In the middle of the segment, College Board CEO David Coleman appeared to announce that Steven, along with 24 other high school seniors who were deemed eligible, had been picked in a drawing to receive the $40,000 prize.
Londoño, along with his family, was stunned. His mother cried; his dad was at work in a very quiet office, and made a lot of noise because he was so proud, Londoño said. The family went out to Cooper’s Hawk Winery and Restaurant in Short Pump for the first time since the pandemic started to celebrate.
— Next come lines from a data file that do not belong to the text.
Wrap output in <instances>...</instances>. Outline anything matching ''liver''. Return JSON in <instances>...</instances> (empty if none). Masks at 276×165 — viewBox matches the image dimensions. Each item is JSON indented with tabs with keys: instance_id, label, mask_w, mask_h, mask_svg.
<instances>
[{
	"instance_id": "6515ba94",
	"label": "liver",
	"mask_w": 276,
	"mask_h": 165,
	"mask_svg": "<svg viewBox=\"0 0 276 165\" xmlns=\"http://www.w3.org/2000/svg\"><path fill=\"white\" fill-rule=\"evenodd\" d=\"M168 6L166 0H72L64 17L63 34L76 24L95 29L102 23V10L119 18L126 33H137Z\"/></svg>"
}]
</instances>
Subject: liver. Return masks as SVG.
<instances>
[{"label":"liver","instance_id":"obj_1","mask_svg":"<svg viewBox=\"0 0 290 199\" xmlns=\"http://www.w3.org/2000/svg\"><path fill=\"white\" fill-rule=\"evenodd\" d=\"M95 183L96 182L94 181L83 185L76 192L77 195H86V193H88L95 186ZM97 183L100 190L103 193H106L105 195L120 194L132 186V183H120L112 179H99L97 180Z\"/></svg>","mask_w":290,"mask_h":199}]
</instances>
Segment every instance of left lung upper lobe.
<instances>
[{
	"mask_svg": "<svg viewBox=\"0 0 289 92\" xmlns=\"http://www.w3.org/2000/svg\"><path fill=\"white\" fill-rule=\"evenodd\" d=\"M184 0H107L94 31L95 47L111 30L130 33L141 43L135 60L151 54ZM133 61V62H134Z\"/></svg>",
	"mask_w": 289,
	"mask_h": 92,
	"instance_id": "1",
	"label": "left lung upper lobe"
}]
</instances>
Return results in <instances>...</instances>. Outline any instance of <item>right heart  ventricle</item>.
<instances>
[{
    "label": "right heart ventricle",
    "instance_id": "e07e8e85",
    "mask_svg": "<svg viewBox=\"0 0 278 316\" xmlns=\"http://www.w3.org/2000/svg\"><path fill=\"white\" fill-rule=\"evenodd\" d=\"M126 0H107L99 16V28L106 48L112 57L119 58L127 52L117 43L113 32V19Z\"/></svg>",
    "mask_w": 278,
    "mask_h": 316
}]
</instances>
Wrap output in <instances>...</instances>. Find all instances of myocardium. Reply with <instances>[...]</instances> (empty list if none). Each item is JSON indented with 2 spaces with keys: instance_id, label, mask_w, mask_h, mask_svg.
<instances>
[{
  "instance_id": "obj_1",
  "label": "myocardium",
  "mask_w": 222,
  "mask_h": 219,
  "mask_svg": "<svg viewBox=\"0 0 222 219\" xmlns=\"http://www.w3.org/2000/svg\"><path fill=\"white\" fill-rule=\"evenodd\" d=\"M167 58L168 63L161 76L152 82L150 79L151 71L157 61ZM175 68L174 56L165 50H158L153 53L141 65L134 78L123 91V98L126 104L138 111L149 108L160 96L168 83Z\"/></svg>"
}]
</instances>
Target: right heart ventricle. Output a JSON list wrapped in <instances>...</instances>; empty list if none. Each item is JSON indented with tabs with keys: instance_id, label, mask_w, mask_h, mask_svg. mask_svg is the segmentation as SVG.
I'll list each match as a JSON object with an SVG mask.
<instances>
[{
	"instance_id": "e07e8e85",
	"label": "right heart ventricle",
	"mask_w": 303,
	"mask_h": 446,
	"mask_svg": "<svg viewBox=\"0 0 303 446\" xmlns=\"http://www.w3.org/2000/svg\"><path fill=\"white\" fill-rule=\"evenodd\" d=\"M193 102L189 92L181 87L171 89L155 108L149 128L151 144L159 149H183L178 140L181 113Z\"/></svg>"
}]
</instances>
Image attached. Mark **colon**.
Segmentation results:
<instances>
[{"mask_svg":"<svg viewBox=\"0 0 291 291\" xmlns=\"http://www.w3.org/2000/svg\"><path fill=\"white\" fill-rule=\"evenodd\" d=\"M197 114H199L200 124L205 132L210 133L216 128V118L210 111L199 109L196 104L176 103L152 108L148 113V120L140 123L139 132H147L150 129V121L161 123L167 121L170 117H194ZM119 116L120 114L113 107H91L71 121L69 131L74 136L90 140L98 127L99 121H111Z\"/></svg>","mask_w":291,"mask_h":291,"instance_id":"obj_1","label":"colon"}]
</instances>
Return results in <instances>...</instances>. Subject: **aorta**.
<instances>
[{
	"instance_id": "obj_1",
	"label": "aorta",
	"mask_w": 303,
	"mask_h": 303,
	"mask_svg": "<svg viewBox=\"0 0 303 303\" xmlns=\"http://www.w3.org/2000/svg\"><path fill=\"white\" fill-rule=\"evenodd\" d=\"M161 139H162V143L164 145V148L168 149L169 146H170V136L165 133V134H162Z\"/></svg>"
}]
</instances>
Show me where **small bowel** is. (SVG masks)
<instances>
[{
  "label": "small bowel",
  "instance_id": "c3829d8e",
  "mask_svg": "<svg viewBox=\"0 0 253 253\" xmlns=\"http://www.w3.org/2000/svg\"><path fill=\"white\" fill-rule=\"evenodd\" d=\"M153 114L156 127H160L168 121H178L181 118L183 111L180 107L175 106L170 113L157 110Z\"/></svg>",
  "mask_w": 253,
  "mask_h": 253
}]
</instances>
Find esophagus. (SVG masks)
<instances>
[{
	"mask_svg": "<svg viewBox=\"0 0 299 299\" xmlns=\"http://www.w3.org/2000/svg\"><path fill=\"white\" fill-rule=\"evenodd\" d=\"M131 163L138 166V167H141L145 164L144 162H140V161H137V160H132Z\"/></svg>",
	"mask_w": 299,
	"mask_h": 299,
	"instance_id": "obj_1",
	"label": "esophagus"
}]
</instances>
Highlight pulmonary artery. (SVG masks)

Money was a big worry for Londoño when it came to college. He has heard a lot about how many of the adults in his life are still paying off student loans that began to accumulate when they were just teenagers.
While money was a worrisome part of college, he still wants to pursue his love for the guitar and piano. He hopes to use his inspirations like Jimi Hendrix and Maurice Ravel, an impressionist French composer from the 1800s, to compose his own music.
“I was really scared about coming into debt,” he said. “I feel like with my personality and what I’m interested in, It’s not going to lead me into a life where I’m going to get paid a lot of money.”
Londoño has spent a lot of time listening to his family and friends talk about the possibility of student loan debt, which inspired him to attend an in-state school, James Madison University. He plans to double major in music and sociology.
“The average person who has student loan debt is like, insane,” Londoño said. “That’s what made me aware. The $40,000 was a huge relief for me. It’s still at the back of my mind. I’m still not an adult, I still don’t pay bills. … It’s going to help me out big.”
In-state tuition at James Madison University is $7,250 per year, not including various fees, according to its website. When room and board and comprehensive fees are included, a year of instruction at the university costs around $20,000. Costs for out-of-state students total $40,818.
According to federal student loan data analyzed by EducationData.org, $40.3 billion of student loan debt comes from Virginians. More than 1 million Virginians have student loans to pay off, and the average student loan borrower in the state has $39,000 in student loan debt.
“I think they should absolutely cancel it,” Londoño said, referring to proposals for the federal government to forgive some student loan debt.
“I believe that we have the ability to offer free higher education,” he said. “I think that would be in the best interest for our country to improve our education, because that’s how we improve on society, by learning.”